With 2026 release season just around the corner and the competitive season complete, now is a great time to look back at some of the golf equipment that made headlines and captured the attention of gearheads in 2025.
While it was an excellent year for drivers, fairway woods and hybrids, the wedges, irons and two putters listed below deserve a respectful golf clap as we sign the scorecard on the year and get excited for next season.
Advertisement
L.A.B. DF3 putter
No golf equipment category was hotter in 2025 than zero-torque putters, and no brand has benefited more from the growth in the category than L.A.B. Golf. Over the last few seasons, several pros who have historically struggled on the greens started using the company’s lie-angle balanced putters with success, including Adam Scott and Lucas Glover. Other pros like Rickie Fowler, Dustin Johnson and Phil Mickelson have switched to a L.A.B. putter too, but when J.J. Spaun used a L.A.B. DF3 to drain a 64-foot putt on the final hole of the 2025 U.S. Open at Oakmont Country Club, the floodgates opened for L.A.B. (which saw a spike in demand for a club that was already popular at retail) and the zero-torque putters.

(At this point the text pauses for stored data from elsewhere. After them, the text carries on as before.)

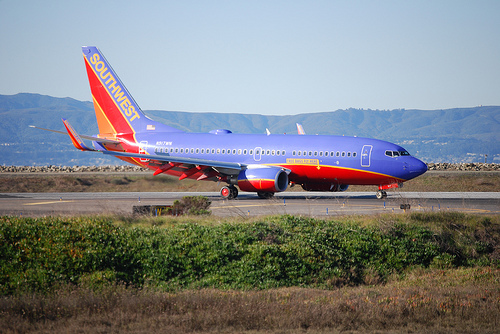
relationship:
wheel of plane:
[215, 184, 242, 204] [26, 42, 426, 200]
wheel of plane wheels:
[217, 184, 238, 199] [372, 187, 391, 203]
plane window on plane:
[150, 147, 160, 154] [57, 46, 440, 211]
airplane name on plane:
[88, 46, 142, 120] [26, 42, 426, 200]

“I didn’t have a great putting year (in 2024) statistically, and I’m not, statistically, an overall great putter. I’m pretty hot and cold,” Spaun said before the start of the Travelers Championship two days after his win at Oakmont. “But I got (the L.A.B DF3) last off-season and tinkered with it and had enough time—maybe five, six weeks at home—to play with it and get comfortable with it and see what my tendencies were with it. I felt really good with it, so I put it in play. First week was the Sony Open with it, and I almost won there with it. I’ve just been putting a lot more consistently with that putter. It’s obviously proven itself this season.”
Advertisement
Cobra’s 3DP Tour irons
The Cobra 3DP Tour irons have an internal lattice that reduces weight in the middle of the head that is impossible to create by casting, forging or milling.
With a price tag north of $2,400, there is a good chance that you haven’t seen a set of these irons at your local club or ever had a chance to hit them, but Cobra is all-in on the concept of 3D printing and sees it as the future of golf club design. This alternative to casting, forging, or milling allows club makers to create things that would otherwise be impossible to manufacture.
On the outside, the club may look like a traditional iron; inside, things can be radically different. In the 3DP Tour irons, that means a steel matrix to remove weight from the middle of the head and a pair of tungsten weights that boost stability. Will 3D printed irons take over golf in 2026, probably not, but in the not-to-distance future as prices come down, 3D printed golf equipment could make today’s designs seem as quaint as a persimmon driver.
Advertisement
TaylorMade Spider putters
Ben Griffin won the 2025 World Wide Technology Championship after switching from a heel-toe weighted blade to TaylorMade Spider Tour Black putter.
TaylorMade Spider putters have been around for a long time. They have been tweaked and modified and updated numerous times over the years, but you would be hard-pressed to find a piece of gear that had a better year than the venerable Spider Tour.
At the top of the Official World Golf Ranking as of December 21 are three names – Scottie Scheffler, Rory McIlroy and Tommy Fleetwood – and each of those players is using a TaylorMade Spider Tour. Scheffler won two majors with his and finished the season ranked 22nd in Strokes Gained: Putting, his best finish ever in that category. Rory McIlroy used a Spider to complete the career Grand Slam by winning the 2025 Masters. Tommy Fleetwood switched to a Spider Tour putter after the Masters, had a few close calls and then broke through to win the Tour Championship and FedEx Cup.
Advertisement
Oh yeah, Robert MacIntyre, ranked seventh, and Ben Griffin, ranked eighth, also use a TaylorMade Spider Tour putter, making it half of the world’s top 10.
Titleist Vokey Design wedges
Titleist Vokey WedgeWorks A Grind lob wedge
Released just less than two years ago, there are a lot of Vokey wedges in play every week on the PGA Tour. And by “a lot,” we mean more than 55 percent of the combined gap, sand and lob wedges played in 2025 were Vokey wedges. That’s more than any other club in any other category.
But when it comes to Vokey wedges, it’s not just quantity, it’s also the quality of the non-Titleist staffers who quietly use Vokey wedges that’s impressive. The No. 1 player in the world – who won the PGA Championship and the British Open in 2025 – plays three of them. The winner of the 2024 PGA and British Open uses two.